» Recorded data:
■ ■ ■ ■
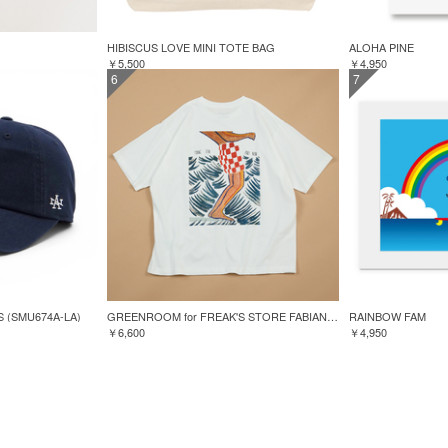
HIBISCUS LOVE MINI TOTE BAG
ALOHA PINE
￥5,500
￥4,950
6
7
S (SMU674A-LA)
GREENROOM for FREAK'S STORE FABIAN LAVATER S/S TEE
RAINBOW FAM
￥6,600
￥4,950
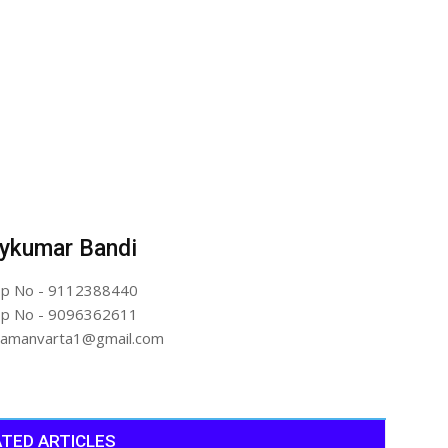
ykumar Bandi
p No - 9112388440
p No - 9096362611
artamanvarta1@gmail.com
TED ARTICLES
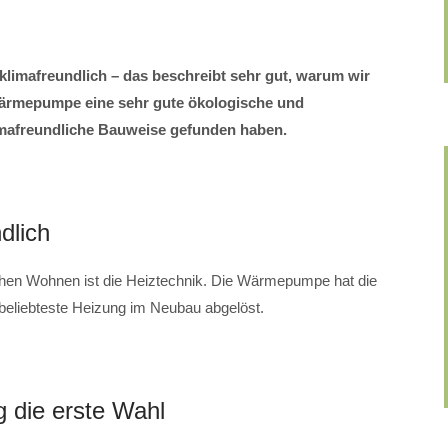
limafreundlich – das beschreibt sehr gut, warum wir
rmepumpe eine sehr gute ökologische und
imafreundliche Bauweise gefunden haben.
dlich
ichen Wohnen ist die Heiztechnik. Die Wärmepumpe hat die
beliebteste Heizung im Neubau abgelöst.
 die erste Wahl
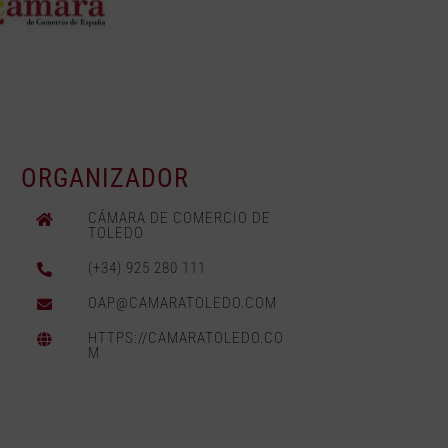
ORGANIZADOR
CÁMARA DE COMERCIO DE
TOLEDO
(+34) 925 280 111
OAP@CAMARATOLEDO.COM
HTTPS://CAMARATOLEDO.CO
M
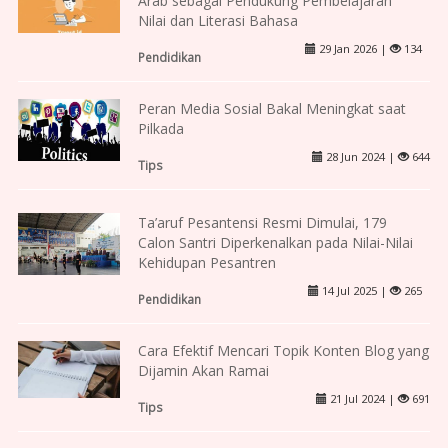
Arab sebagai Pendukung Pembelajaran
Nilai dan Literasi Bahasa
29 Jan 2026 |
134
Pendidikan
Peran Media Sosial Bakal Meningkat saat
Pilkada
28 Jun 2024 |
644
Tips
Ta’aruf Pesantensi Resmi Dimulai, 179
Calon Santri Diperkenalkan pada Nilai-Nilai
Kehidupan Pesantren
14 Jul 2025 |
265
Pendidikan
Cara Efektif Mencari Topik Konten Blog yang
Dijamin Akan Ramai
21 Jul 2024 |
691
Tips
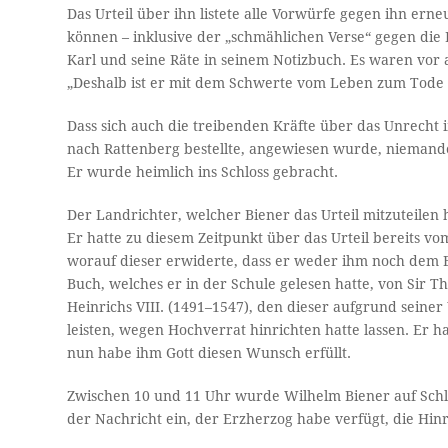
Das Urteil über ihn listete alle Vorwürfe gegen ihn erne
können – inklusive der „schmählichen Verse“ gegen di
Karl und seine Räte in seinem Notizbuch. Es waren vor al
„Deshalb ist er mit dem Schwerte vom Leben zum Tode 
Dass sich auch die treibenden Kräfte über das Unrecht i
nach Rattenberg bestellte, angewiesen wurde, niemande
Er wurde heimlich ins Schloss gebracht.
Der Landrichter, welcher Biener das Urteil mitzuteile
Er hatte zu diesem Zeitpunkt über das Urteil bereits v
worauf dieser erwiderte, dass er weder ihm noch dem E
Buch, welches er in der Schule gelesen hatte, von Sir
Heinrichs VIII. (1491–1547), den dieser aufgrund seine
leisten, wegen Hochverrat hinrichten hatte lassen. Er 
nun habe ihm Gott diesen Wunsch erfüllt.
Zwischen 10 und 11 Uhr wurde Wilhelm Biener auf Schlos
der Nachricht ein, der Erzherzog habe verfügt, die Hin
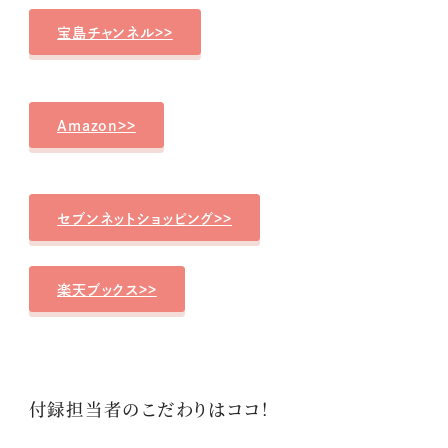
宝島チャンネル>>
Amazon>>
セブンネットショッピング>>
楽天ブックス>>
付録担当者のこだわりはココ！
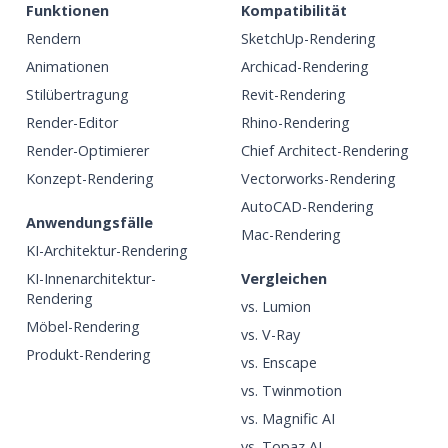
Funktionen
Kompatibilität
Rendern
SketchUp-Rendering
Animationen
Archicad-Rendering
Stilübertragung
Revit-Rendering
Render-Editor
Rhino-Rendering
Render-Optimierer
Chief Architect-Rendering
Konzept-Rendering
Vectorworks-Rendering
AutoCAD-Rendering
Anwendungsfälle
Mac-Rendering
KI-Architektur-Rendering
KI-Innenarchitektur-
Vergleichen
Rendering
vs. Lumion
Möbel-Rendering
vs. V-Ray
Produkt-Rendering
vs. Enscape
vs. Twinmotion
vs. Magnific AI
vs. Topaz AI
■ ■ ■ ■
» Directions for this task: Every entry above needs to be duplicated exactly, without its images.

» Answer box:
HIBISCUS LOVE MINI TOTE BAG
ALOHA PINE
￥5,500
￥4,950
6
7
S (SMU674A-LA)
GREENROOM for FREAK'S STORE FABIAN LAVATER S/S TEE
RAINBOW FAM
￥6,600
￥4,950
ykumar Bandi
p No - 9112388440
p No - 9096362611
artamanvarta1@gmail.com
TED ARTICLES
limafreundlich – das beschreibt sehr gut, warum wir
rmepumpe eine sehr gute ökologische und
imafreundliche Bauweise gefunden haben.
dlich
ichen Wohnen ist die Heiztechnik. Die Wärmepumpe hat die
beliebteste Heizung im Neubau abgelöst.
 die erste Wahl
ORGANIZADOR
CÁMARA DE COMERCIO DE
TOLEDO
(+34) 925 280 111
OAP@CAMARATOLEDO.COM
HTTPS://CAMARATOLEDO.CO
M
Arab sebagai Pendukung Pembelajaran
Nilai dan Literasi Bahasa
29 Jan 2026 |
134
Pendidikan
Peran Media Sosial Bakal Meningkat saat
Pilkada
28 Jun 2024 |
644
Tips
Ta’aruf Pesantensi Resmi Dimulai, 179
Calon Santri Diperkenalkan pada Nilai-Nilai
Kehidupan Pesantren
14 Jul 2025 |
265
Pendidikan
Cara Efektif Mencari Topik Konten Blog yang
Dijamin Akan Ramai
21 Jul 2024 |
691
Tips
Das Urteil über ihn listete alle Vorwürfe gegen ihn erne
können – inklusive der „schmählichen Verse“ gegen di
Karl und seine Räte in seinem Notizbuch. Es waren vor al
„Deshalb ist er mit dem Schwerte vom Leben zum Tode 
Dass sich auch die treibenden Kräfte über das Unrecht i
nach Rattenberg bestellte, angewiesen wurde, niemande
Er wurde heimlich ins Schloss gebracht.
Der Landrichter, welcher Biener das Urteil mitzuteile
Er hatte zu diesem Zeitpunkt über das Urteil bereits v
worauf dieser erwiderte, dass er weder ihm noch dem E
Buch, welches er in der Schule gelesen hatte, von Sir
Heinrichs VIII. (1491–1547), den dieser aufgrund seine
leisten, wegen Hochverrat hinrichten hatte lassen. Er 
nun habe ihm Gott diesen Wunsch erfüllt.
Zwischen 10 und 11 Uhr wurde Wilhelm Biener auf Schlos
der Nachricht ein, der Erzherzog habe verfügt, die Hin
宝島チャンネル>>
Amazon>>
セブンネットショッピング>>
楽天ブックス>>
付録担当者のこだわりはココ！
Funktionen
Kompatibilität
Rendern
SketchUp-Rendering
Animationen
Archicad-Rendering
Stilübertragung
Revit-Rendering
Render-Editor
Rhino-Rendering
Render-Optimierer
Chief Architect-Rendering
Konzept-Rendering
Vectorworks-Rendering
AutoCAD-Rendering
Anwendungsfälle
Mac-Rendering
KI-Architektur-Rendering
KI-Innenarchitektur-
Vergleichen
Rendering
vs. Lumion
Möbel-Rendering
vs. V-Ray
Produkt-Rendering
vs. Enscape
vs. Twinmotion
vs. Magnific AI
vs. Topaz AI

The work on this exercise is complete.